This is what AI sees and hears when it watches 'The Joy of Painting'

It's like someone spiked your computer's drink with "ASCIID"


Computers don't dream of electric sheep, they imagine the dulcet tones of legendary public access painter, Bob Ross. Bay Area artist and engineer Alexander Reben has produced an incredible feat of machine learning in honor of the late Ross, creating a mashup video that applies Deep Dream-like algorithms to both the video and audio tracks. The result is an utterly surreal experience that will leave you pinching yourself.

Deeply Artificial Trees from artBoffin on Vimeo.

"A lot of my artwork is about the connection between technology and humanity, whether it be things that we're symbiotic with or things that are coming in the future," Reben told me during a recent interview. "I try to eek a bit more understanding from what technology is actually doing." For his latest work, dubbed "Deeply Artificial Trees", Reben sought to represent "what it would be like for an AI to watch Bob Ross on LSD."

To do so, he spent a month feeding a season's worth of audio into the WaveNet machine learning algorithm to teach the system how Ross spoke. Wavenet was originally developed to improve the quality and accuracy of sounds generated for text-to-speech systems by directly modelling the original waveform using each sample point (up to 16,000 every second for 16KHz audio), rather than rely on less effective concatenative or parametric methods.

Essentially, it's designed to take in audio, make a model around what it's heard, and then produce new audio based on its model, Reben explained. That is, the system didn't study the painter's grammar or vernacular idiosyncrasies but rather his pacing, tone and inflection. The result is eerily similar to how Ross talks when he focuses on the painting and speaks in hushed tones. The system even spontaneously generated various breath and sigh noises based on what it had learned.

Reben has been refining this technique for a while. His previous efforts with Wavenet first trained the neural network to mimic the styles of various celebrities based off of each person's voice. Their words are jumbled and indecipherable but the cadence and inflections are spot on. You can hear that it's President Obama, Ellen DeGeneres or Stephen Colbert speaking, even if you can't understand what they're saying. He also trained the system to generate its best guess as to what an average English-language speaker would sound like based on the input from a 100-person sample.

For the video component, Reben leveraged a pair of machine learning algorithms, Google Deep Dream models on TensorFlow and a VGG model on Keras. Both of these operate on the already familiar Deep Dream system wherein the computer is "taught" to recognize what it's looking at after being fed series of training images that have been pre-categorized. The larger the training set, the more accurate the resulting neural network will be.
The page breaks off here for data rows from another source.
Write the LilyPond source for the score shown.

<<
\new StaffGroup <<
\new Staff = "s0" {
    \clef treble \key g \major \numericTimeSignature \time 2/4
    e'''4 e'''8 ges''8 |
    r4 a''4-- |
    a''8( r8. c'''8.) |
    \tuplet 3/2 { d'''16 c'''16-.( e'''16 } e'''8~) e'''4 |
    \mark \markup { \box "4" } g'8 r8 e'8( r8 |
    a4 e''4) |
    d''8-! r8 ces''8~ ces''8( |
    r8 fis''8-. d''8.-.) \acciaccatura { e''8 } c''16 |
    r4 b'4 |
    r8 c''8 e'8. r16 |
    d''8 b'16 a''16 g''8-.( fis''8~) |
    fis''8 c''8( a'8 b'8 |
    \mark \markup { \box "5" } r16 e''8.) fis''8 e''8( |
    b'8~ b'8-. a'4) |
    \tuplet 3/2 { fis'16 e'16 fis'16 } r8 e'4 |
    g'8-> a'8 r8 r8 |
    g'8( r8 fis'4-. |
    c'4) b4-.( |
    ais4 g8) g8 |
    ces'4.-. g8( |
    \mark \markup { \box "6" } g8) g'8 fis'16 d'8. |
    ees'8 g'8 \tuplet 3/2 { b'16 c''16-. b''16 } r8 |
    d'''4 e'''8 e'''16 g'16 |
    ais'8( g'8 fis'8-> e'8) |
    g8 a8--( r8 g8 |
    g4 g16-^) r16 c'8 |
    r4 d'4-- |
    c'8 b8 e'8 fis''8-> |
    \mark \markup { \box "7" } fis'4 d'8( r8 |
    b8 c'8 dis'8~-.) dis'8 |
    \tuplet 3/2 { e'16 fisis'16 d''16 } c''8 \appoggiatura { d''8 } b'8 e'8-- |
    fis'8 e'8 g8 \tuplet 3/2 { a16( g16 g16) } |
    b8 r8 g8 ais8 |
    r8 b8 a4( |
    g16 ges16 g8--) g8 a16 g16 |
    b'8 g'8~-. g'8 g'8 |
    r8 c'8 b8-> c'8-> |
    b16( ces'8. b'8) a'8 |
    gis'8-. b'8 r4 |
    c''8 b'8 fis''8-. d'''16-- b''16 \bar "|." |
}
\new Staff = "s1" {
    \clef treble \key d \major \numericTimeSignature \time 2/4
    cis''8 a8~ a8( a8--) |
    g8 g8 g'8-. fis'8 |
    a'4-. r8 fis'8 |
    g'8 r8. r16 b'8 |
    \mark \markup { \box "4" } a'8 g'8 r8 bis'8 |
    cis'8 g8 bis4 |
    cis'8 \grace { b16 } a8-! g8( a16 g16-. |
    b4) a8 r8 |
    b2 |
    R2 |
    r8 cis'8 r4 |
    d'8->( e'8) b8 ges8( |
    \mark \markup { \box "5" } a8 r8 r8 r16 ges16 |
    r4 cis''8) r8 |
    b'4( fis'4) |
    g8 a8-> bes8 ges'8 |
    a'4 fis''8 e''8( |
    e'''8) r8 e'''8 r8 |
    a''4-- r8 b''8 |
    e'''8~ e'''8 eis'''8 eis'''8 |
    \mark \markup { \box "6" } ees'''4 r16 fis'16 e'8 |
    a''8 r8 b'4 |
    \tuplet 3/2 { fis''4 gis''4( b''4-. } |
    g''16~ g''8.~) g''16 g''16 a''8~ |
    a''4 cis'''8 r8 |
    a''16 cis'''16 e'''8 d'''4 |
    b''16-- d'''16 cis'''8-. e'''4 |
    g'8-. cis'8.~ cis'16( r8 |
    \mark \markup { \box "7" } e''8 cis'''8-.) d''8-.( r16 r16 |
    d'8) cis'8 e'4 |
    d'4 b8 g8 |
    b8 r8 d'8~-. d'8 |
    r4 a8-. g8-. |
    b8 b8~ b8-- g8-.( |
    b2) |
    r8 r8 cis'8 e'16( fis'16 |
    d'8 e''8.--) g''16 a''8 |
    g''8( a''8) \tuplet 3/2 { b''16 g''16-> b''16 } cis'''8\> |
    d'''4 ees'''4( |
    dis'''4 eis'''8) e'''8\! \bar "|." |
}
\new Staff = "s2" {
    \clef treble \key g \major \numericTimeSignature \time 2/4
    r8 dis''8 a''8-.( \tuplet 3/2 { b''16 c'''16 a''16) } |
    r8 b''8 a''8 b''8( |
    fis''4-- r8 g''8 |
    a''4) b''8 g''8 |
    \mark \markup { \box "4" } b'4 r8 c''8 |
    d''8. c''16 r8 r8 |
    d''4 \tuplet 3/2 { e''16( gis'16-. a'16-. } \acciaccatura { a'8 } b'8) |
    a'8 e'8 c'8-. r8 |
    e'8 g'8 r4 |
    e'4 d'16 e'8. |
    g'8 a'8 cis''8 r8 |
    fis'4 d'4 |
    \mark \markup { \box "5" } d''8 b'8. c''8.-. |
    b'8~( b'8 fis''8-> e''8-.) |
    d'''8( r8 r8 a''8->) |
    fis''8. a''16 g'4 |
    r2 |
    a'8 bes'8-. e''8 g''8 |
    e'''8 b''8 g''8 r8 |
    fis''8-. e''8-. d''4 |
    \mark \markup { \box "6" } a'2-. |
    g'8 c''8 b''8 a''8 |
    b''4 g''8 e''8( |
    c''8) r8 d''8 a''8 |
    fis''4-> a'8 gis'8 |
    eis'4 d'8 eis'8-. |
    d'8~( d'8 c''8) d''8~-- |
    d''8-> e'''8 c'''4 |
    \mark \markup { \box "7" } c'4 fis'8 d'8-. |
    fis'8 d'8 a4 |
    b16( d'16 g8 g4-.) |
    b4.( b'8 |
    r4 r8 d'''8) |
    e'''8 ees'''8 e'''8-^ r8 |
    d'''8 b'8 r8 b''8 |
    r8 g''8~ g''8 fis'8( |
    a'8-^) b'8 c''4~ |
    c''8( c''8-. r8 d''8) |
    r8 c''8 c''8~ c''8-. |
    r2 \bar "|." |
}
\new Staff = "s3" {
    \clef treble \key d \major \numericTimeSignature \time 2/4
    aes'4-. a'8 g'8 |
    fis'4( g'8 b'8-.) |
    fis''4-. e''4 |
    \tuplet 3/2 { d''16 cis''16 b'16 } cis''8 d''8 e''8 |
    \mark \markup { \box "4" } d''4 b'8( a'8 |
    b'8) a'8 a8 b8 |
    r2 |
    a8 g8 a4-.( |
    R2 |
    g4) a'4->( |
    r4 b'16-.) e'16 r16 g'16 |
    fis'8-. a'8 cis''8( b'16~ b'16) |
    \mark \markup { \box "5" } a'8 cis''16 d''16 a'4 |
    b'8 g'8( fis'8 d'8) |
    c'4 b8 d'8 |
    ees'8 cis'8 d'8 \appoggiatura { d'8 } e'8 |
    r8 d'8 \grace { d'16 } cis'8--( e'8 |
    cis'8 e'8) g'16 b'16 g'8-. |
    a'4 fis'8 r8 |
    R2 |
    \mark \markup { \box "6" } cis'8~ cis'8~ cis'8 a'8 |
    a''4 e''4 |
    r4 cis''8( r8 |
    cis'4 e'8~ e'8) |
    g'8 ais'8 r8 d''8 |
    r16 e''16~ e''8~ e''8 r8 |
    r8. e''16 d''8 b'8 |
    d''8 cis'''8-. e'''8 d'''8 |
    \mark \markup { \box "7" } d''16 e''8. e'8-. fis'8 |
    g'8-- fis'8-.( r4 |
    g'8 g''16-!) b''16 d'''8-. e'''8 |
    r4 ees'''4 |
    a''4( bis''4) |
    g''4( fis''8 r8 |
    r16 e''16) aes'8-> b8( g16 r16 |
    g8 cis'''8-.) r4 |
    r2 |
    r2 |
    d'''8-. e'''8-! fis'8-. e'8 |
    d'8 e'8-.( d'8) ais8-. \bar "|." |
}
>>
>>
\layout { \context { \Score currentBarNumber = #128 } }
But, unlike systems such as Microsoft's Captionbot, which only report on at what they're seeing, Deep Dream will overlay the image of what it thinks it sees (be it a dog or an eyeball) on top of the original image -- hence the LSD trip-like effects. The result is an intensely disconcerting experience that, honestly, is not far from what you'd experience on an actual acid trip.

Interestingly, both components of this short movie -- the audio and video -- were produced independently. The audio portion required a full season's worth of speech in order to generate its output. The video portion, conversely, only needed a handful of episodes to stitch together. "Really, it's what a computer perceives Bob Ross to sound like along with a computer 'hallucinating' what it sees in each frame of the video," Reben explained.